You know, I actually read for [school-kid beekeeper] Eugene at our first table read and I think I could have done him pretty well [laughs]. No, Moosa [Mostafa] was lovely at that part. My other favourite is Sheriff Galpin. That might be because I’m biased about Jamie [McShane], but I just think he plays the sheriff so, so well. He’s quite dry but very subtle about it. I really appreciate that kind of performance.
What’s the funniest thing that happened on set while filming?
Georgie [Farmer, who plays Ajax, a gorgon student] and I, especially towards the end of shooting, had a lot of night shoots and it was really, really cold by that point. We would end up on set at two, three, four in the morning and they’d finally call us to do our scenes after hours of sitting around and we just couldn’t hold it together. I mean, really we were falling apart, but we’d just laugh at each other. That’s a cherished memory.
Which plot points did you enjoy the most, particularly watching it back and getting to see scenes you weren’t in yourself?
I really appreciate Wednesday and Pugsley’s relationship. The lakeside scene is probably one of my favourite scenes. It’s so tender, but it’s darkly tender. I think that’s a through-line for a lot of the work I appreciate. I’m excited to see, for potential future seasons, how their relationship grows.
Wednesday has smashed viewing records since its release. Why do you think it resonated with audiences and became such a hit?
Before we started doing our press runs, I was thinking of this question: why I really connected to it. And it’s just as I said, I really appreciate how dark but how tender it is, how down-to-earth it is about the ugly parts of our world, especially in this time. It’s also something you can enjoy with perhaps your older kids – or maybe if they’re edgy five-year-olds! But it spans audiences while still having this levity, this humour, this wit, and this groundedness in things that trouble us from day to day, whether it’s our family, our politics, our histories. I think that really deeply resonates with a lot of audiences across the board.
How has the response to the show changed your life, both personally and professionally?
I really put a lot of care into my character and I’m so happy that that shines through. I didn’t expect that. I knew I was playing the mean girl and I figured that’s all people would see. I was really happy that so many people saw her as so much more. And I’m so blessed with the reception – that’s changed my life, because it’s given me confidence. It’s affirmed and validated the work that I did in creating a nuanced character and creating a villain that people love. Or hate to love. Or love to hate.
Does Jenna Ortega have Main Character Syndrome in real life?

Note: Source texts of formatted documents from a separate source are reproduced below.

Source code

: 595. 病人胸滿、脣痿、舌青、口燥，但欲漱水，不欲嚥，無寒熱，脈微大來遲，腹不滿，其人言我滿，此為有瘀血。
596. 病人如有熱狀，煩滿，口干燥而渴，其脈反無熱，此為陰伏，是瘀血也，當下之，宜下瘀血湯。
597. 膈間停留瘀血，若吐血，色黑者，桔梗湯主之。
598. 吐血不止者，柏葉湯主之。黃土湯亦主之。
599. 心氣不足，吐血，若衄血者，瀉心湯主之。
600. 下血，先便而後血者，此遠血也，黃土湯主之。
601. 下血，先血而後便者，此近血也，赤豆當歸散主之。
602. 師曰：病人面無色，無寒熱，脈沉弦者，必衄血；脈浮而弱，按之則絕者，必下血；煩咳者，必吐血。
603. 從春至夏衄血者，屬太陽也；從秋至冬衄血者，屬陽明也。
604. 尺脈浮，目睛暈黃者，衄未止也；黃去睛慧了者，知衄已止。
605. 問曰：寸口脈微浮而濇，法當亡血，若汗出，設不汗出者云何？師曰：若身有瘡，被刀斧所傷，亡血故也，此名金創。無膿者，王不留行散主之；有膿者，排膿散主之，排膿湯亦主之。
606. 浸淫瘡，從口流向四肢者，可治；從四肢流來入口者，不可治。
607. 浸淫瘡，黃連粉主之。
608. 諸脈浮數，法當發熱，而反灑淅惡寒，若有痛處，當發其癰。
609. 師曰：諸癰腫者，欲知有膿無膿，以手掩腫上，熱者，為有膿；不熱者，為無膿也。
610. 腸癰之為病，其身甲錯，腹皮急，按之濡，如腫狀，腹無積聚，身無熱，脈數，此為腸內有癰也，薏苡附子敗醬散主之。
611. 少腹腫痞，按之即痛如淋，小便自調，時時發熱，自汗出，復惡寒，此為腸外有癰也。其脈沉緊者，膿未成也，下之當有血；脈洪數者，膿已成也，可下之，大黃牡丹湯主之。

Not at all! I mean, she’s very dry, but she’s such a quiet soul. She’s not grandiose. She’s very humble, very hardworking. We call her chief. She’s in the trenches with us.
Without giving too much away, what do you think is next for Bianca on the show?

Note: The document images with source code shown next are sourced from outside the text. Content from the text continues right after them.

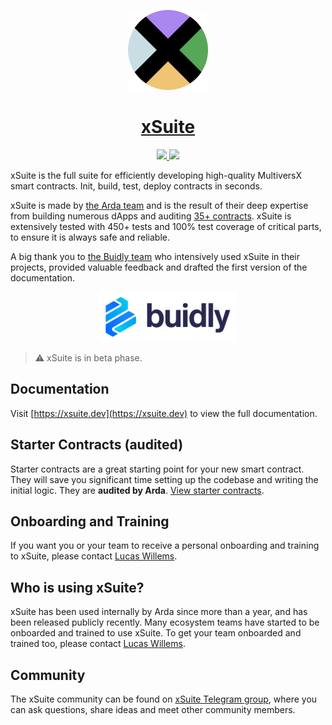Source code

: <a href="https://xsuite.dev">
  <p align="center">
    <img src="./Logo.png" height="128">
  </p>
</a>
<h1 align="center">
  <a href="https://xsuite.dev">
    xSuite
  </a>
</h1>

<p align="center">
  <a href="https://arda.run">
    <img src="https://img.shields.io/badge/MADE%20BY%20ARDA-000000.svg?style=for-the-badge">
  </a>
  <a href="https://t.me/xSuite_js">
    <img src="https://img.shields.io/badge/Join%20on%20telegram-blue.svg?style=for-the-badge&logo=Telegram&logoColor=ffffff">
  </a>
</p>

xSuite is the full suite for efficiently developing high-quality MultiversX smart contracts. Init, build, test, deploy contracts in seconds.

xSuite is made by [the Arda team](https://arda.run) and is the result of their deep expertise from building numerous dApps and auditing [35+ contracts](https://arda.run/audits). xSuite is extensively tested with 450+ tests and 100% test coverage of critical parts, to ensure it is always safe and reliable.

A big thank you to [the Buidly team](https://twitter.com/buidly_) who intensively used xSuite in their projects, provided valuable feedback and drafted the first version of the documentation.

<a href="https://twitter.com/buidly_">
  <p align="center">
    <img src="./docs/public/Buidly.png" />
  </p>
</a>

> :warning: xSuite is in beta phase.

## Documentation

Visit [https://xsuite.dev](https://xsuite.dev) to view the full documentation.

## Starter Contracts (audited)

Starter contracts are a great starting point for your new smart contract. They will save you significant time setting up the codebase and writing the initial logic. They are **audited by Arda**. [View starter contracts](https://xsuite.dev/new-contract).

## Onboarding and Training

If you want you or your team to receive a personal onboarding and training to xSuite, please contact [Lucas Willems](https://t.me/LucasWillems).

## Who is using xSuite?

xSuite has been used internally by Arda since more than a year, and has been released publicly recently. Many ecosystem teams have started to be onboarded and trained to use xSuite. To get your team onboarded and trained too, please contact [Lucas Willems](https://t.me/LucasWillems).

## Community

The xSuite community can be found on [xSuite Telegram group](https://t.me/xSuite_js), where you can ask questions, share ideas and meet other community members.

Well, I think we’ll get to figure out what the heck is going on with Bianca’s family, first and foremost. And as I’ve been saying, I really did enjoy the tension me and Wednesday share, so I’d love to see a bit more tit-for-tat moving forward. I’d love to see some of that snarkiness continue, but also the nurturing of their friendship and their alliance as well, and seeing how they depend on each other as equals.
As we head into the festive period, how are you planning on celebrating your incredible year?
I’m going to celebrate it quietly with my family and my parents mostly. I’ll be in London, actually, for New Year’s, but for Christmas, I’m really looking forward to something intimate and low-key.
What’s next for you in 2023?
I’m really excited to get back to my roots, which is creation. Performance is obviously a creation in itself, but I really want to empower myself and my friends to work up some things with our own hands. I’m looking forward to getting back into writing and producing some projects with friends that I went to university with, and seeing where that takes me.